After developing multiple applications and applying extensive materials, I have learnt that there are many problems that reoccurs throughout the development process. In order to solve these problems, I have learnt design patterns. To me, design patterns are generally a set of steps that are created to solve problems that developers encounter throughout the development process. Since the same problems will keep occurring, then it only makes sense that the same solutions will be able to solve them. Thats what makes design patterns so great! Some common design patterns that I have used (although unknowingly) is the factory design pattern, singletons, model-view-controller and observer. Another design pattern that I never knew was constantly applied what prototyping. Prototyping is applied whenever I used javascript because do not use class instantiation and instead uses instances to create methods.
Now that you know what some commonly used design patterns are called, here is how I applied them to some of my projects. Starting off with the simple design pattern, prototyping, everytime I used javascript to create methods/functions for my applications, I have applied the use of prototyping! Then for singletons, when I used meteor frameworks, we create things called collections. Collections are the built in databases used by meteor to develop the back-end portion of your projects. Collections used by setting to a ‘collection’ or ‘singleton’ that we use to store the users data. Kind of like a filing cabinet storing a bunch of folders and documents. Another design pattern that is commonly used are observers. Observers to me are kind of like event handlers. I usually apply these to parallel algorithms so that I can change data or dependencies during run time or have many open ended dependencies. I don’t often use observers because it can easily lead to race conditions and leading to long runtimes. Another reason why I don’t use it often is because it is difficult to debug. Another design pattern that we use is the factory method. I have used the factory method to create functions that returns multiple different types of objects. For example, there is a shape method where if calld it returns a shape object. The shape object can return a circle, rectangle or triangle. This we can see how the factory method is useful. It creates objects on our behalf without actually specifying the class. The next design pattern is one that I use the most, the model-view-controller method. In developing web applications, it is split between 2 categories, the front-end and the back-end. The model-view-controller method tries to seperate the system model from the user. Meaning users will be able to see the front-end of the applications such as visuals and UI’s, while hiding the back-end portion such as the databases and collections.
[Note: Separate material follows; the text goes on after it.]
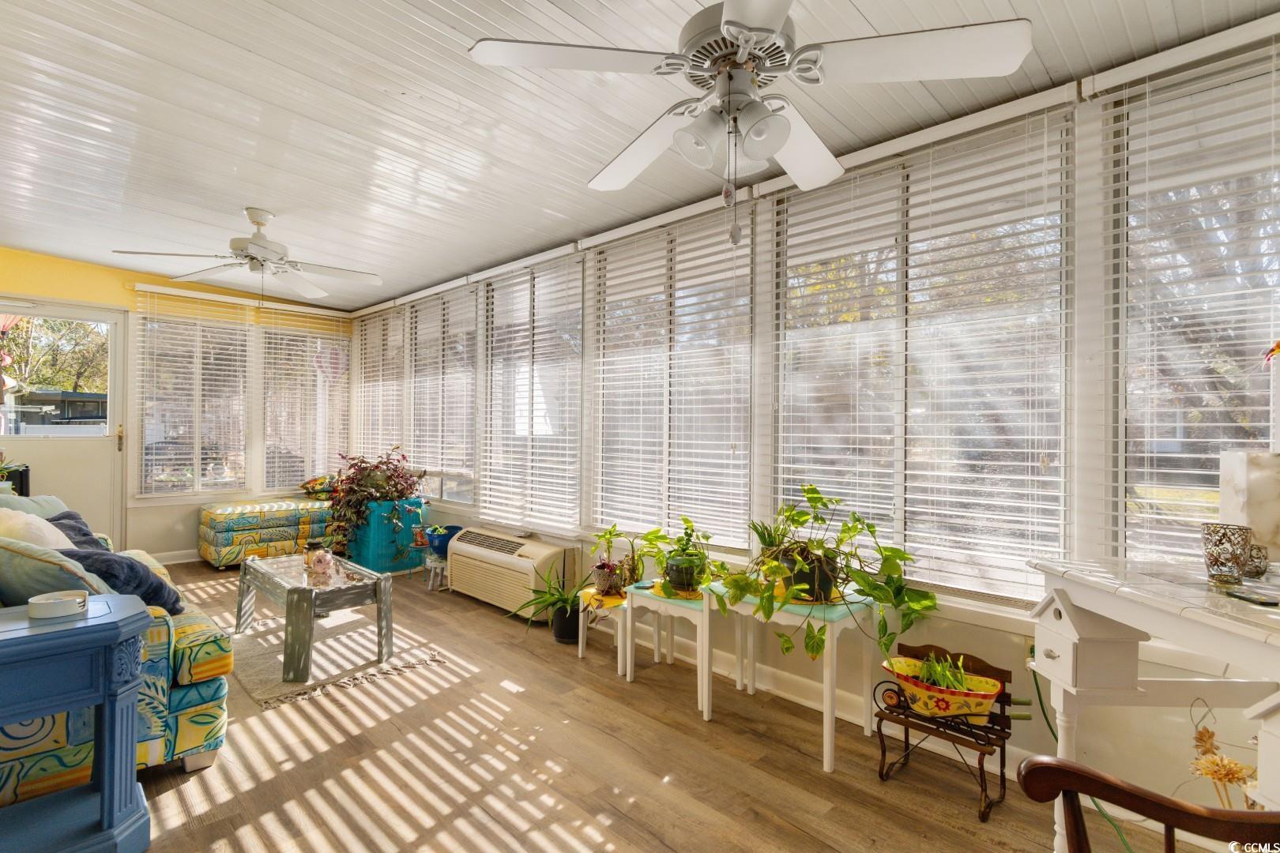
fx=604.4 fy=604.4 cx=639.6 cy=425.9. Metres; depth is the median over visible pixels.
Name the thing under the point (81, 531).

Now that we know some design patterns used to fix commonly occurring problems, we ask ourselves, what are bad design patterns? Inherently bad design patterns could fix some of these problems, but consequently is could lead to more problems later. One bad design pattern I have learnt is the lavaflow pattern. It is when a application has dead or forgotten code that is frozen in new implementations. An example of this is when a application is first created, then the people who created this application is replaced and down the line of replacements, the people start to forget what some blocks of code in the application does. This leads to them not wanting to change it because it could break the whole application, leading to the ‘freeze’ in implementations to the application.
Although these design patterns are used to fix reoccurring problems, it is not without consequences. Singletons utilizes global states which in design, are not a good thing to use. Observers allow the users to run multiple things and even change data at runtime, but doing so significantly slows the application and creates race conditions. Factory method can return multiple objects and helps build/create other objects, it is a lot more complicated than class constructors. For model-view-controller seperates the users experience from the work done by the developers creating better applications, but it comes with a large learning curve and is complex in general. All in all, design patterns are a useful tools for software developers/engineers to fix problems in their applications.